Two polar bears stand upright while one seems to give a friendly wave to something in the distance. The two cubs were in fact watching another pair of cubs and their mother. Clinical pharmacist Laura Keene, 57, spotted the animals while visiting the Arctic National Wildlife Refuge in the northeastern reaches of Alaska.
“It was such a surreal moment when I saw that wave. Though I knew it was simply the cub moving to keep his balance as he stood upright, I pressed the shutter desperately hoping that I could capture that scene,” says Laura Keene, 57, clinical pharmacist and amateur photographer from Mason, Ohio.

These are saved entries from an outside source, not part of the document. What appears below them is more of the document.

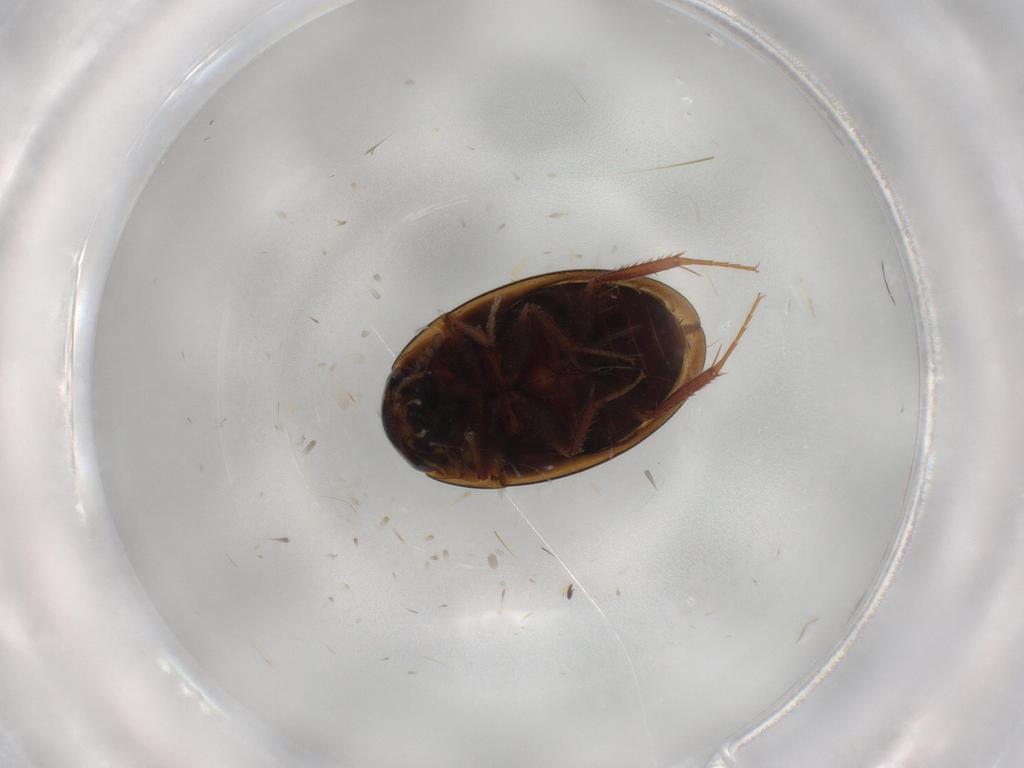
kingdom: Animalia
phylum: Arthropoda
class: Insecta
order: Coleoptera
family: Hydrophilidae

Bears gather on the barrier islands of Kaktovik in northern Alaska every autumn to look for leftovers from whaling by Inupiat inuits before the Beaufort Sea freezes and they move on to hunt seal. However, as Keene notes, “adult [polar bear] males have been known to attack and kill young bears, so the moms were protectively monitoring activity.”
By the numbers: 6
Keene and her expedition team spent six hours per day watching and photographing the polar bears on a boat while dealing with temperatures as low as 25 degrees Fahrenheit. “[The polar bears’] behavior at the moment this photograph was taken differed from their usual playing or sleeping. They were all on alert, the mom was serious and anxious and the cubs curious and attentive,” said Keene.